How Malaysia Flight 370 Could Shape Flight-Tracking Technology

Aviation analysts try to strike a balance between cost and safety.

ByABC News
March 25, 2014, 3:46 PM
Flight Officer Jack Chen mans the navigation and comms station on board a Royal Australian Air Force AP-3C Orion as they search for debris or wreckage of missing Malaysian Airlines flight MH370, March 22, 2014 in Southern Indian Ocean, off the west coast of Australia.
Flight Officer Jack Chen mans the navigation and comms station on board a Royal Australian Air Force AP-3C Orion as they search for debris or wreckage of missing Malaysian Airlines flight MH370, March 22, 2014 in Southern Indian Ocean, off the west coast of Australia.
Rob Griffith/Getty Images

March 25, 2014— -- The most recent satellite data from telecommunications company Inmarsat has search committees scouring a patch of water about the size of Alaska to locate the missing Malaysia Airlines plane.

It’s "inconceivable" that commercial airliners can fly around today without the requirement that they be tracked, spokesman Chris McLaughlin of British company Inmarsat said.

"It's just over 100 years since the safety of lives at sea first was enforced after the loss of the Titanic," he told ABC News. "All ships at sea have a requirement for long-distance identification and tracking. That should and must happen for aircraft."
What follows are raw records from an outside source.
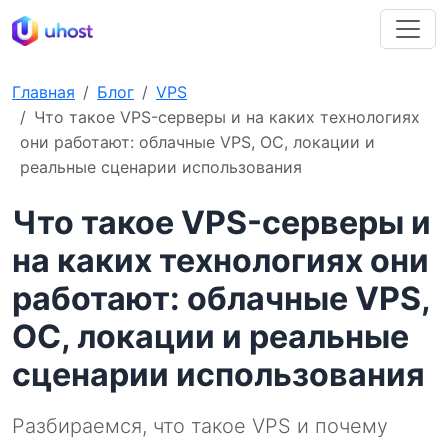
Главная
Блог
VPS
Что такое VPS-серверы и на каких технологиях
они работают: облачные VPS, ОС, локации и
реальные сценарии использования
Что такое VPS-серверы и
на каких технологиях они
работают: облачные VPS,
ОС, локации и реальные
сценарии использования
Разбираемся, что такое VPS и почему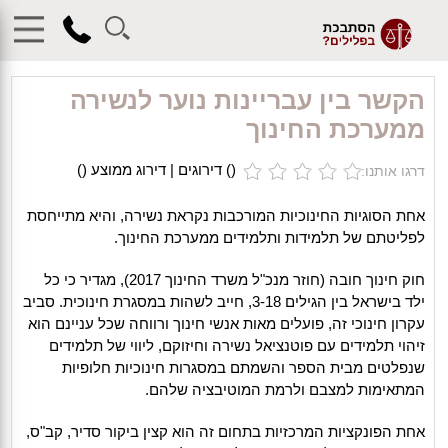
TEST
הקשר בין עבריינות נוער לנשירה
ממערכת החינוך
(
) דירוגים | דירוג ממוצע (
)
דרגו אותנו:
אחת הסוגיות החינוכיות המורכבות נקראת נשירה, והיא מתייחסת
לפליטתם של תלמידות ותלמידים ממערכת החינוך.
חוק חינוך חובה (חוזר מנכ"ל משרד החינוך 2017), מגדיר כי כל
ילד בישראל בין הגילים 3-18, חייב לשהות במסגרת חינוכית. סביב
עקרון חינוכי זה, פועלים מאות אנשי חינוך ורווחה שכל עניינם הוא
זיהוי תלמידים עם פוטנציאל נשירה וחיזוקם, ליווי של תלמידים
שנפלטים מבית הספר והשמתם במסגרות חינוכיות חלופיות
המתאימות למצבם ולרמת המוטיבציה שלהם.
אחת הפונקציות המרכזיות בתחום זה הוא קצין ביקור סדיר, קב"ס,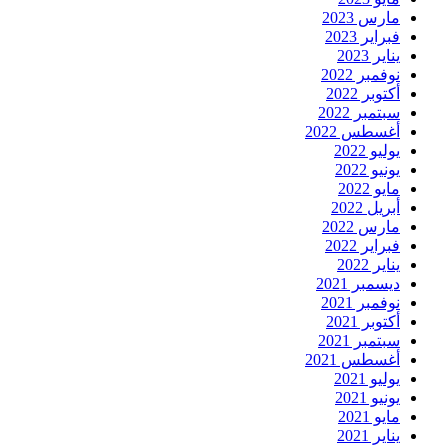
مارس 2023
فبراير 2023
يناير 2023
نوفمبر 2022
أكتوبر 2022
سبتمبر 2022
أغسطس 2022
يوليو 2022
يونيو 2022
مايو 2022
أبريل 2022
مارس 2022
فبراير 2022
يناير 2022
ديسمبر 2021
نوفمبر 2021
أكتوبر 2021
سبتمبر 2021
أغسطس 2021
يوليو 2021
يونيو 2021
مايو 2021
يناير 2021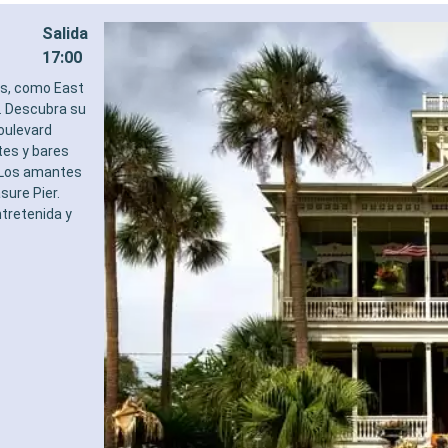
Salida
17:00
as, como East
s. Descubra su
Boulevard
tes y bares
. Los amantes
sure Pier.
ntretenida y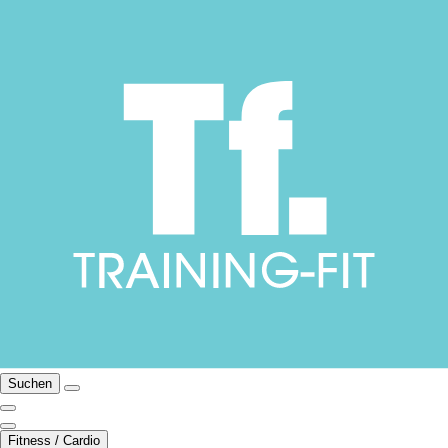
Suchen
Fitness / Cardio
MH370's disappearance isn't the first time that modern plane-tracking systems have been called into question. Stephen Trimble, U.S. bureau chief of U.K. aviation news website Flightglobal, said the conversation was started five years ago after the Air France 447 crash in 2009. "It's a complicated story, but that's where a lot of this got covered initially," he said.

Although there have been improvements in tracking technology since the Air France crash, many of those would not have significantly changed the outcome for the Malaysia Airlines flight, particularly in regard to the plane's transponder.

"When a transponder stops working, [the plane] becomes invisible," he said. "A new tracking system is launching next year, but it would be invisible to that system as well."

But there is one piece of tech that might not involve the transponder at all. Triggered transmission, Trimble said, is a system that acts as its own server on board the aircraft, independent of the transponder.

"If the airplane banks or dives too steeply or goes too fast or too slow, it automatically sends out a burst of data that gives us position information," he said. "Rather than searching over thousands or millions of square miles, you reduce the search radius to four miles of the crash site."

But outfitting all airplanes with a triggered transmission system would not come cheap. "It's about $50,000 to install them per aircraft," Trimble said.

An airline like American Airlines has about 900 planes, making the upgrade cost nearly $50 million. "It's not unaffordable, but some airlines wouldn't be happy about the bill,” he said. “For some other airlines, it would just be ruinous."

Richard Aboulafia, aviation analyst at Fairfax, Va.-based Teal Group Corp., said there are other costs to consider as well. "Hardware isn't expensive, but bandwidth is," he said. "You're increasing the amount of bandwidth needed to transmit this data."

Both Aboulafia and Trimble are unsure whether MH370 will inspire a wave of reformation and innovation in airplane tracking technology. "Maybe there will be some change," Aboulafia said, "but there isn't a lot of historical precedent for it. There are very few examples in the past of how a crash can change a system."